Friday, March 7, 2014

Year 4: Week 24 – The Resume Sift

How do you choose the best candidate for a job when faced with a stack of cover letters and resumes?

For the past two weeks, this has been on my mind as I have received applications for the position that is open in my department. I’ve spent more time on the other side of table applying for jobs than  choosing who should get a job. I have great sympathy for the people applying for this job. Searching for a teaching job is very difficult and it takes a lot of perseverance and stamina.

When I’m looking through there cover letters and resumes trying to decide who should be brought in for an interview, I can’t help but think of the almost hundred time that I didn’t make it through this step. I remember thinking, if they only give me five minutes to talk to them and three minutes in front of a group of kids, they would see that I was the right person for the gig.

The funny thing is that now that I’m on the other side of the table I want the same thing. I would love to chat with each person for five minutes and see him or her in front of kids for a couple minutes. That time would tell me far more about who they really are as a teacher. However that’s not the system we live in and practicality prevents us from actually choosing candidates this way. Instead we read cover letters and analyze resumes.  I realized that I had to stop getting frustrated at what this process was not and embrace it for what it is.

A cover letter is an expression of care and desire. If a cover letter is carefully written and personalized to the school then it shows that he or she is a conscientious professional and took  time to learn about the position. On the flip side, misspelled words and cover letters that are clearly not personalized to the school show a lack of care and interest in the job.

A cover letter and a resume expresses what the candidate values and feels is important in teaching. These documents also express what they think the school values. If they write in the cover letter that they have won a lot of competitions, this tells me that they value competition.

I would prefer that candidates are real and express not what they think I want to read but what they actually believe about teaching. This is really difficult to distinguish in a cover letter, which is why you can’t base all of your decision-making on those couple paragraphs.

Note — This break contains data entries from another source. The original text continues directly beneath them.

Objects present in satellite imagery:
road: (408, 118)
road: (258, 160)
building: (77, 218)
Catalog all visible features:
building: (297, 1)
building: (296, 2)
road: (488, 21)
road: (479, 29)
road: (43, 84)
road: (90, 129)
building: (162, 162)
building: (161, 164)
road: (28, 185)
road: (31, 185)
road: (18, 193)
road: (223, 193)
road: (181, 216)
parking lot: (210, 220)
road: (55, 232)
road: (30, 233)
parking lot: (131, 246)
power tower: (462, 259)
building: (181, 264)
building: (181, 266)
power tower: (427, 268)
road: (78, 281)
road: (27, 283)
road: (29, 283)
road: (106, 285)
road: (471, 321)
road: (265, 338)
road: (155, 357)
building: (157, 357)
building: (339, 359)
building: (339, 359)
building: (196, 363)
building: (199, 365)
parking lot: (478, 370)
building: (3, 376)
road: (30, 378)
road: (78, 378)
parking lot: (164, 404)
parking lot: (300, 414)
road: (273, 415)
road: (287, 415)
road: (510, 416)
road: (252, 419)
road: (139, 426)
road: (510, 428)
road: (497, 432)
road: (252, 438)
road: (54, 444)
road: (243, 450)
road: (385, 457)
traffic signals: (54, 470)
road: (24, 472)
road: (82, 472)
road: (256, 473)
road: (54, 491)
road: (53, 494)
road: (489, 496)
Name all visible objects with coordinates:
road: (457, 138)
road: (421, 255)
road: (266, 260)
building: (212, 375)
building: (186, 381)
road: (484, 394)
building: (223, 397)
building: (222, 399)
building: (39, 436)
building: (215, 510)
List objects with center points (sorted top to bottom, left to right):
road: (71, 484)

The resume, oh the resume. There are so many articles out there and tutoriasl on how to make a good resume. After sorting through resumes this week, here’s things that I’ve noticed
  • Four pages is too long. Two pages maximum. 
  • I don’t want all of your job experience. I want to see relevant experience. If you have taught for ten years, your high school jobs are no longer relevant. 
  • Don’t be creative in your formatting. Clarity is the most important thing. No fancy fonts or weird borders. Have clear headings, concise descriptions and dates. 
  • Tell me about yourself. I find it interesting when people tell me about their interests and activities. This is a nice reminder that there is a person behind this resume and shows that you are well-rounded.
One side note: I did internet searches on every candidate who applied as I was looking through their resume. Please do this yourself and if there is something online that you don’t want people to see, do something about it.

This is really fascinating and exciting process. It’s difficult and I wish I could help each one of these candidates find a job, but the reality is that not all of them would fit at my school.

The next step is going to really interesting.  I'm not choosing which candidate makes it to the interview by myself.  We're going to do this as a music department.